Collected data:
*-*-*
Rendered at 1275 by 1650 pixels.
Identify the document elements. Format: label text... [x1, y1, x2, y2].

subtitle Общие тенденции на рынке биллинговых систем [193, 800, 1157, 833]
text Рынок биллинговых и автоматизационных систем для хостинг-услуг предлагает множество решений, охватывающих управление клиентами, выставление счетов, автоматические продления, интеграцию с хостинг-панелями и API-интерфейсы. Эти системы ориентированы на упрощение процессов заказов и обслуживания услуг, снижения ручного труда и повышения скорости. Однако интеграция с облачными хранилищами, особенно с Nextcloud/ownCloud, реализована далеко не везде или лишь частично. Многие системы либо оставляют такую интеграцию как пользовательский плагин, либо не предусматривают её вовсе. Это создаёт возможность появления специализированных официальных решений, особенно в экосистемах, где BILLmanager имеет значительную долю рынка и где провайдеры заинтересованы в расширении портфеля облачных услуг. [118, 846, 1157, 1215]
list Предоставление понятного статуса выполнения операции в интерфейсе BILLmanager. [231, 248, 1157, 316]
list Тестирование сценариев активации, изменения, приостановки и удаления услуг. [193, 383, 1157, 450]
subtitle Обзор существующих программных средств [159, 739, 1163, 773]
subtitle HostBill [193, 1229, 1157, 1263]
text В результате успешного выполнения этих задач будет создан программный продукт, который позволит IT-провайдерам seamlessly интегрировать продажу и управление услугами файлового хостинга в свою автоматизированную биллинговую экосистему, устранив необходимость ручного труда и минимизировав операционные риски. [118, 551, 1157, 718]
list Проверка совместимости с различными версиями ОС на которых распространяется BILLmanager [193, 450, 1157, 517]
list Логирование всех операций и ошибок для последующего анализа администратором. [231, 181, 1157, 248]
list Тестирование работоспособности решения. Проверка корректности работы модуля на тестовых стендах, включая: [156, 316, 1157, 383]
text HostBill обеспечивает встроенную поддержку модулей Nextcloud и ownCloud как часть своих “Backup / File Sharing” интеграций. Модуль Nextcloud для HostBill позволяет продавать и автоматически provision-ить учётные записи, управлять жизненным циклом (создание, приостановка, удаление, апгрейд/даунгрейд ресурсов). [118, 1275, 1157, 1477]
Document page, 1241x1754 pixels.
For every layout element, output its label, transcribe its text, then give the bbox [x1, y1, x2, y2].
*-*-*
Can you quote the lines above word for word across all the items?

Rendered at 1275 by 1650 pixels.
Identify the document elements. Format: label text... [x1, y1, x2, y2].

subtitle Общие тенденции на рынке биллинговых систем [193, 800, 1157, 833]
text Рынок биллинговых и автоматизационных систем для хостинг-услуг предлагает множество решений, охватывающих управление клиентами, выставление счетов, автоматические продления, интеграцию с хостинг-панелями и API-интерфейсы. Эти системы ориентированы на упрощение процессов заказов и обслуживания услуг, снижения ручного труда и повышения скорости. Однако интеграция с облачными хранилищами, особенно с Nextcloud/ownCloud, реализована далеко не везде или лишь частично. Многие системы либо оставляют такую интеграцию как пользовательский плагин, либо не предусматривают её вовсе. Это создаёт возможность появления специализированных официальных решений, особенно в экосистемах, где BILLmanager имеет значительную долю рынка и где провайдеры заинтересованы в расширении портфеля облачных услуг. [118, 846, 1157, 1215]
list Предоставление понятного статуса выполнения операции в интерфейсе BILLmanager. [231, 248, 1157, 316]
list Тестирование сценариев активации, изменения, приостановки и удаления услуг. [193, 383, 1157, 450]
subtitle Обзор существующих программных средств [159, 739, 1163, 773]
subtitle HostBill [193, 1229, 1157, 1263]
text В результате успешного выполнения этих задач будет создан программный продукт, который позволит IT-провайдерам seamlessly интегрировать продажу и управление услугами файлового хостинга в свою автоматизированную биллинговую экосистему, устранив необходимость ручного труда и минимизировав операционные риски. [118, 551, 1157, 718]
list Проверка совместимости с различными версиями ОС на которых распространяется BILLmanager [193, 450, 1157, 517]
list Логирование всех операций и ошибок для последующего анализа администратором. [231, 181, 1157, 248]
list Тестирование работоспособности решения. Проверка корректности работы модуля на тестовых стендах, включая: [156, 316, 1157, 383]
text HostBill обеспечивает встроенную поддержку модулей Nextcloud и ownCloud как часть своих “Backup / File Sharing” интеграций. Модуль Nextcloud для HostBill позволяет продавать и автоматически provision-ить учётные записи, управлять жизненным циклом (создание, приостановка, удаление, апгрейд/даунгрейд ресурсов). [118, 1275, 1157, 1477]
Document page, 1241x1754 pixels.
For every layout element, output its label, transcribe its text, then give the bbox [x1, y1, x2, y2].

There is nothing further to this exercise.